Just outside Vilnius’ beautiful medieval old town is the first of the chain’s bars, Šnekutis Stepono. Here the crowd is perhaps a little older, and included a few families finishing up traditional meals. Despite carefully combing Lars’ indispensable e-book, Lithuanian Beer: A rough guide for recommendations, I found myself stumped at the bar, unable to recall the names of the beers I’d read about and a little shy about asking for recommendations. The answer was to order a Jovarų to ease me in whilst I tried to make a little more sense of what was on offer.

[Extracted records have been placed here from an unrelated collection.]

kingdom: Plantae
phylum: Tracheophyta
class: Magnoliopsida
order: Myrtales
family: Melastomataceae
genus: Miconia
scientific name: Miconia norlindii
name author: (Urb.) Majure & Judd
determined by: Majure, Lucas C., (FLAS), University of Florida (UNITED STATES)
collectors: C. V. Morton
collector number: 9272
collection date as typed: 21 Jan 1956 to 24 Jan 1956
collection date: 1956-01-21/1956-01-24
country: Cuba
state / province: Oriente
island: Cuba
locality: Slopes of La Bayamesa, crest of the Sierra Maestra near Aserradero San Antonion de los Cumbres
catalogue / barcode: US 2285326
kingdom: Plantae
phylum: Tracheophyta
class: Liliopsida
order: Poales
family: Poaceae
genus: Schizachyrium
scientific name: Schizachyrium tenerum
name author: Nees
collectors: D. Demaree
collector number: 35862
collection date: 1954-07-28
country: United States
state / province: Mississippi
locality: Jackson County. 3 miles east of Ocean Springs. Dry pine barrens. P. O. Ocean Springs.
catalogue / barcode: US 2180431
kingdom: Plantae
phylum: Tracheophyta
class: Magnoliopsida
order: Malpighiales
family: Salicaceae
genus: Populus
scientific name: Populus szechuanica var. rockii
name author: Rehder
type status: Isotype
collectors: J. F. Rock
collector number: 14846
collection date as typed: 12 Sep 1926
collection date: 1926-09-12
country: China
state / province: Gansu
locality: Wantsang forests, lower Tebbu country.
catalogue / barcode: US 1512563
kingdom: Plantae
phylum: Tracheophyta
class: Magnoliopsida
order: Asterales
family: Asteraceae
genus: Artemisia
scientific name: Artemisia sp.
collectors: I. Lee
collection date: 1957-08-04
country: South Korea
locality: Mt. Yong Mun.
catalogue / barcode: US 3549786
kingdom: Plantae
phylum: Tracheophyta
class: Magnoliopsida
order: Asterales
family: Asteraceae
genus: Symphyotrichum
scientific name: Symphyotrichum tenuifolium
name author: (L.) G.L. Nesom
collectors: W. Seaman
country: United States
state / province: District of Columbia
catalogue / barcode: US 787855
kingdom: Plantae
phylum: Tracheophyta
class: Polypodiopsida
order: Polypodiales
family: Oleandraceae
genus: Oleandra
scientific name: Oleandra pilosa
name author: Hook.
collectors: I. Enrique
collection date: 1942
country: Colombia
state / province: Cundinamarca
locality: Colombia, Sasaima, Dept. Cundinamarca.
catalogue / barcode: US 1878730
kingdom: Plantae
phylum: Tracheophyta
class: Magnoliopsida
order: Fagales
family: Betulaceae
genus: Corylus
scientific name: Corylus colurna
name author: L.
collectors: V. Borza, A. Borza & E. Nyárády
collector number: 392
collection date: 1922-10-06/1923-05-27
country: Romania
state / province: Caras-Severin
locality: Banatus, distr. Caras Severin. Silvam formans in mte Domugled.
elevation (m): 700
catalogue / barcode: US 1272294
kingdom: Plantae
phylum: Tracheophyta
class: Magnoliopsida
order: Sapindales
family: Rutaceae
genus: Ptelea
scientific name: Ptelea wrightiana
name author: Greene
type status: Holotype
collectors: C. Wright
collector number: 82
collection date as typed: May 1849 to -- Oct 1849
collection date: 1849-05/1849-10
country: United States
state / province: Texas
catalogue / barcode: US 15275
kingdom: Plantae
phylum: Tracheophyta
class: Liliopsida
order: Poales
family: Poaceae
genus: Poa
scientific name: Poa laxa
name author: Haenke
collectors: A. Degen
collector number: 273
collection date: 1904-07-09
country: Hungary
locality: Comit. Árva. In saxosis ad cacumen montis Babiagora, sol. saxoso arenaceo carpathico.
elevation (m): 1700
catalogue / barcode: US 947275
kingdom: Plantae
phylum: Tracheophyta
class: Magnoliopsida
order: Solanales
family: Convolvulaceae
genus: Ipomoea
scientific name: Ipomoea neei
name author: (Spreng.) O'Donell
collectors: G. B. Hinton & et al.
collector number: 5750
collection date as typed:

Whilst recognisably the same beer I’d tasted earlier in the day, I was taken aback at the contrast. That hint of acidity was completely absent, and the beer came across much sweeter, with hints of vanilla. Diacetyl, a feature of traditional Lithuanian beer rather than an off-flavour, was prominent, along with some nutty notes. The finish was just as gloriously dry.

This glass gave me much more of what I’d hoped for from Lithuanian beer. It was wonderfully complex, and lay outside of any recognised beer style I could care to mention. I took a moment to reflect on how I was making one of my most desired beery ticks, drinking farmhouse beer in Vilnius, and suddenly finding the feeling of being just slightly out of my depth invigorating.

An auspicious start, then, to a week’s worth of adventure. During this time I tasted a wide variety of beer, from the very niche-est, traditional styles to the very juiciest mango-infused IPAs. Further thoughts on my experiences will follow soon.